- Opening Delimiter -

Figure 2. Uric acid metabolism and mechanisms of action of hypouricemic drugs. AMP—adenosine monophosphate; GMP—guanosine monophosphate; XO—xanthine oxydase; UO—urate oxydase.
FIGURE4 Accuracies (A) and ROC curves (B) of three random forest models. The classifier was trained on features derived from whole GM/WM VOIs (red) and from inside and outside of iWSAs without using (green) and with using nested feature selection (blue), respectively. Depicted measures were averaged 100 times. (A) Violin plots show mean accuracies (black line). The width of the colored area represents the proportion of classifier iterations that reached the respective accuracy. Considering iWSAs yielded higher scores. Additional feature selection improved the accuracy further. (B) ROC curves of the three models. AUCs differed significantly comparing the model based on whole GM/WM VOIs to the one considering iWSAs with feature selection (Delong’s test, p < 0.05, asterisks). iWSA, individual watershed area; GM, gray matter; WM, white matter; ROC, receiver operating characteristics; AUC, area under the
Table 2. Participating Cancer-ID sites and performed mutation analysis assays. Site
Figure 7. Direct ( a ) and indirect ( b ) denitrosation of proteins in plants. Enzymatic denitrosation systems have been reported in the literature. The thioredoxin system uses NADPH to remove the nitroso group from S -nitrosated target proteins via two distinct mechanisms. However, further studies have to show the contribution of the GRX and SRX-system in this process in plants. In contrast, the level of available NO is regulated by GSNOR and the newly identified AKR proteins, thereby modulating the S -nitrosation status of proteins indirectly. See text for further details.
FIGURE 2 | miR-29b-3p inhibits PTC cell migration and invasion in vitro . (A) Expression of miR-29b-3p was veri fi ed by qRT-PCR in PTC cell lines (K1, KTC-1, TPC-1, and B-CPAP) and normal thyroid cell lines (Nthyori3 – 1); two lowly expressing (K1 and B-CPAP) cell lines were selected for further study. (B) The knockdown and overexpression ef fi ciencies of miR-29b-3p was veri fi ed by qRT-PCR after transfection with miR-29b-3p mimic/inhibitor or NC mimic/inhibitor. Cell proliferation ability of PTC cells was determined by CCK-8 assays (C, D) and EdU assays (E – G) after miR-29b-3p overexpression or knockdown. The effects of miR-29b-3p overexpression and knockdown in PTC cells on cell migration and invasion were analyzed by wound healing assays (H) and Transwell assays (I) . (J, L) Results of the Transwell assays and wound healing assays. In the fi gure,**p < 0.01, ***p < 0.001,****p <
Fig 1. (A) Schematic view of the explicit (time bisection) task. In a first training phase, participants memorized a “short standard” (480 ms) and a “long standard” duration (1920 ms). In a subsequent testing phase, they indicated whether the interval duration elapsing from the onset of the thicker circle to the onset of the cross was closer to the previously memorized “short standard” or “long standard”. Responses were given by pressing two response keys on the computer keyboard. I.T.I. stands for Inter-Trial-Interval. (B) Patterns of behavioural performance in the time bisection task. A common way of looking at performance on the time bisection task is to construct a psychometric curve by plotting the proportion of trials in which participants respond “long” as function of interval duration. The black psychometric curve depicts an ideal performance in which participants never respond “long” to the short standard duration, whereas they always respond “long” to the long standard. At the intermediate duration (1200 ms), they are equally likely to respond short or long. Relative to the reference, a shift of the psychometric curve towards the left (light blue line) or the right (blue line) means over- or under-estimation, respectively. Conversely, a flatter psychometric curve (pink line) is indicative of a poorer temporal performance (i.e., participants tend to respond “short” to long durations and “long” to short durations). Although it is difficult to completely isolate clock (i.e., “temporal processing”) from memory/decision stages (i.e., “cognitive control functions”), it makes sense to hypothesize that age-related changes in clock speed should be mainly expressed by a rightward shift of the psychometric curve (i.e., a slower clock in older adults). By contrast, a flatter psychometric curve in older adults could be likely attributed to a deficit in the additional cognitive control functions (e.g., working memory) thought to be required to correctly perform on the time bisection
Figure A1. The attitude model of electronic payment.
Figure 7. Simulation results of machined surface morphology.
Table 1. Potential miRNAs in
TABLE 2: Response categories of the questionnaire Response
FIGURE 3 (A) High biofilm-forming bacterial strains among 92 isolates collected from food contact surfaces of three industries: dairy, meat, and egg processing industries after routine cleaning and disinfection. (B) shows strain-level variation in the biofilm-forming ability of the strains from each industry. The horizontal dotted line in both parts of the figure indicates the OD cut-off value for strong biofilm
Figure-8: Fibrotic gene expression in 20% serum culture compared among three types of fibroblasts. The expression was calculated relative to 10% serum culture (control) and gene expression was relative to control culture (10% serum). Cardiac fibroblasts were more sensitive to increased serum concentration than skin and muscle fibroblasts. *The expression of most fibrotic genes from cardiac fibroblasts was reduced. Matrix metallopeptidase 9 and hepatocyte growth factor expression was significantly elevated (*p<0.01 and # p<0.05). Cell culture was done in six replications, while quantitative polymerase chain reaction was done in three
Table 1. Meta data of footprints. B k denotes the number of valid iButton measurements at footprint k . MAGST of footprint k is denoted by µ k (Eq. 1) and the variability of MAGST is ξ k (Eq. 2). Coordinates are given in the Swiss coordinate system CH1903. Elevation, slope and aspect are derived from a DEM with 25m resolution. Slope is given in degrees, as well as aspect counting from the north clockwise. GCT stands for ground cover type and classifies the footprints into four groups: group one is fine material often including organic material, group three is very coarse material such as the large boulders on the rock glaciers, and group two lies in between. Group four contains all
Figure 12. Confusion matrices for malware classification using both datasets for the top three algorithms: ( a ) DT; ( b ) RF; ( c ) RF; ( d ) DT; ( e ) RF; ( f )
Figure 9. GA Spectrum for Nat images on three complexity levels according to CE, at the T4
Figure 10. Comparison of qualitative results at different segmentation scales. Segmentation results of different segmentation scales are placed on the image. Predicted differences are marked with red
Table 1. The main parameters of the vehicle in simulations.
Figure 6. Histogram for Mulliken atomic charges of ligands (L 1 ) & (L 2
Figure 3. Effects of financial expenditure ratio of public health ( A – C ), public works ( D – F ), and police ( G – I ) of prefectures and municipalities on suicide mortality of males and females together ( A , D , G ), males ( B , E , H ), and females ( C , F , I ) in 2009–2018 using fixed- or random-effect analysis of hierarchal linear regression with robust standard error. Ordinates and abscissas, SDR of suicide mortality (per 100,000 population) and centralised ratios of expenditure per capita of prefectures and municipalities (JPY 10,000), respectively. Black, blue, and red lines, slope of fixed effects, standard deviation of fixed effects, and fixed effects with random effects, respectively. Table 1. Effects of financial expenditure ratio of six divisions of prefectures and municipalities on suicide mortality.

- Closing Delimiter -

- **WHAT IS NEEDED**: Everything in the listing should be given again word for word.

- **OUTPUT FOR THIS TASK**:
Figure 2. Uric acid metabolism and mechanisms of action of hypouricemic drugs. AMP—adenosine monophosphate; GMP—guanosine monophosphate; XO—xanthine oxydase; UO—urate oxydase.
FIGURE4 Accuracies (A) and ROC curves (B) of three random forest models. The classifier was trained on features derived from whole GM/WM VOIs (red) and from inside and outside of iWSAs without using (green) and with using nested feature selection (blue), respectively. Depicted measures were averaged 100 times. (A) Violin plots show mean accuracies (black line). The width of the colored area represents the proportion of classifier iterations that reached the respective accuracy. Considering iWSAs yielded higher scores. Additional feature selection improved the accuracy further. (B) ROC curves of the three models. AUCs differed significantly comparing the model based on whole GM/WM VOIs to the one considering iWSAs with feature selection (Delong’s test, p < 0.05, asterisks). iWSA, individual watershed area; GM, gray matter; WM, white matter; ROC, receiver operating characteristics; AUC, area under the
Table 2. Participating Cancer-ID sites and performed mutation analysis assays. Site
Figure 7. Direct ( a ) and indirect ( b ) denitrosation of proteins in plants. Enzymatic denitrosation systems have been reported in the literature. The thioredoxin system uses NADPH to remove the nitroso group from S -nitrosated target proteins via two distinct mechanisms. However, further studies have to show the contribution of the GRX and SRX-system in this process in plants. In contrast, the level of available NO is regulated by GSNOR and the newly identified AKR proteins, thereby modulating the S -nitrosation status of proteins indirectly. See text for further details.
FIGURE 2 | miR-29b-3p inhibits PTC cell migration and invasion in vitro . (A) Expression of miR-29b-3p was veri fi ed by qRT-PCR in PTC cell lines (K1, KTC-1, TPC-1, and B-CPAP) and normal thyroid cell lines (Nthyori3 – 1); two lowly expressing (K1 and B-CPAP) cell lines were selected for further study. (B) The knockdown and overexpression ef fi ciencies of miR-29b-3p was veri fi ed by qRT-PCR after transfection with miR-29b-3p mimic/inhibitor or NC mimic/inhibitor. Cell proliferation ability of PTC cells was determined by CCK-8 assays (C, D) and EdU assays (E – G) after miR-29b-3p overexpression or knockdown. The effects of miR-29b-3p overexpression and knockdown in PTC cells on cell migration and invasion were analyzed by wound healing assays (H) and Transwell assays (I) . (J, L) Results of the Transwell assays and wound healing assays. In the fi gure,**p < 0.01, ***p < 0.001,****p <
Fig 1. (A) Schematic view of the explicit (time bisection) task. In a first training phase, participants memorized a “short standard” (480 ms) and a “long standard” duration (1920 ms). In a subsequent testing phase, they indicated whether the interval duration elapsing from the onset of the thicker circle to the onset of the cross was closer to the previously memorized “short standard” or “long standard”. Responses were given by pressing two response keys on the computer keyboard. I.T.I. stands for Inter-Trial-Interval. (B) Patterns of behavioural performance in the time bisection task. A common way of looking at performance on the time bisection task is to construct a psychometric curve by plotting the proportion of trials in which participants respond “long” as function of interval duration. The black psychometric curve depicts an ideal performance in which participants never respond “long” to the short standard duration, whereas they always respond “long” to the long standard. At the intermediate duration (1200 ms), they are equally likely to respond short or long. Relative to the reference, a shift of the psychometric curve towards the left (light blue line) or the right (blue line) means over- or under-estimation, respectively. Conversely, a flatter psychometric curve (pink line) is indicative of a poorer temporal performance (i.e., participants tend to respond “short” to long durations and “long” to short durations). Although it is difficult to completely isolate clock (i.e., “temporal processing”) from memory/decision stages (i.e., “cognitive control functions”), it makes sense to hypothesize that age-related changes in clock speed should be mainly expressed by a rightward shift of the psychometric curve (i.e., a slower clock in older adults). By contrast, a flatter psychometric curve in older adults could be likely attributed to a deficit in the additional cognitive control functions (e.g., working memory) thought to be required to correctly perform on the time bisection
Figure A1. The attitude model of electronic payment.
Figure 7. Simulation results of machined surface morphology.
Table 1. Potential miRNAs in
TABLE 2: Response categories of the questionnaire Response
FIGURE 3 (A) High biofilm-forming bacterial strains among 92 isolates collected from food contact surfaces of three industries: dairy, meat, and egg processing industries after routine cleaning and disinfection. (B) shows strain-level variation in the biofilm-forming ability of the strains from each industry. The horizontal dotted line in both parts of the figure indicates the OD cut-off value for strong biofilm
Figure-8: Fibrotic gene expression in 20% serum culture compared among three types of fibroblasts. The expression was calculated relative to 10% serum culture (control) and gene expression was relative to control culture (10% serum). Cardiac fibroblasts were more sensitive to increased serum concentration than skin and muscle fibroblasts. *The expression of most fibrotic genes from cardiac fibroblasts was reduced. Matrix metallopeptidase 9 and hepatocyte growth factor expression was significantly elevated (*p<0.01 and # p<0.05). Cell culture was done in six replications, while quantitative polymerase chain reaction was done in three
Table 1. Meta data of footprints. B k denotes the number of valid iButton measurements at footprint k . MAGST of footprint k is denoted by µ k (Eq. 1) and the variability of MAGST is ξ k (Eq. 2). Coordinates are given in the Swiss coordinate system CH1903. Elevation, slope and aspect are derived from a DEM with 25m resolution. Slope is given in degrees, as well as aspect counting from the north clockwise. GCT stands for ground cover type and classifies the footprints into four groups: group one is fine material often including organic material, group three is very coarse material such as the large boulders on the rock glaciers, and group two lies in between. Group four contains all
Figure 12. Confusion matrices for malware classification using both datasets for the top three algorithms: ( a ) DT; ( b ) RF; ( c ) RF; ( d ) DT; ( e ) RF; ( f )
Figure 9. GA Spectrum for Nat images on three complexity levels according to CE, at the T4
Figure 10. Comparison of qualitative results at different segmentation scales. Segmentation results of different segmentation scales are placed on the image. Predicted differences are marked with red
Table 1. The main parameters of the vehicle in simulations.
Figure 6. Histogram for Mulliken atomic charges of ligands (L 1 ) & (L 2
Figure 3. Effects of financial expenditure ratio of public health ( A – C ), public works ( D – F ), and police ( G – I ) of prefectures and municipalities on suicide mortality of males and females together ( A , D , G ), males ( B , E , H ), and females ( C , F , I ) in 2009–2018 using fixed- or random-effect analysis of hierarchal linear regression with robust standard error. Ordinates and abscissas, SDR of suicide mortality (per 100,000 population) and centralised ratios of expenditure per capita of prefectures and municipalities (JPY 10,000), respectively. Black, blue, and red lines, slope of fixed effects, standard deviation of fixed effects, and fixed effects with random effects, respectively. Table 1. Effects of financial expenditure ratio of six divisions of prefectures and municipalities on suicide mortality.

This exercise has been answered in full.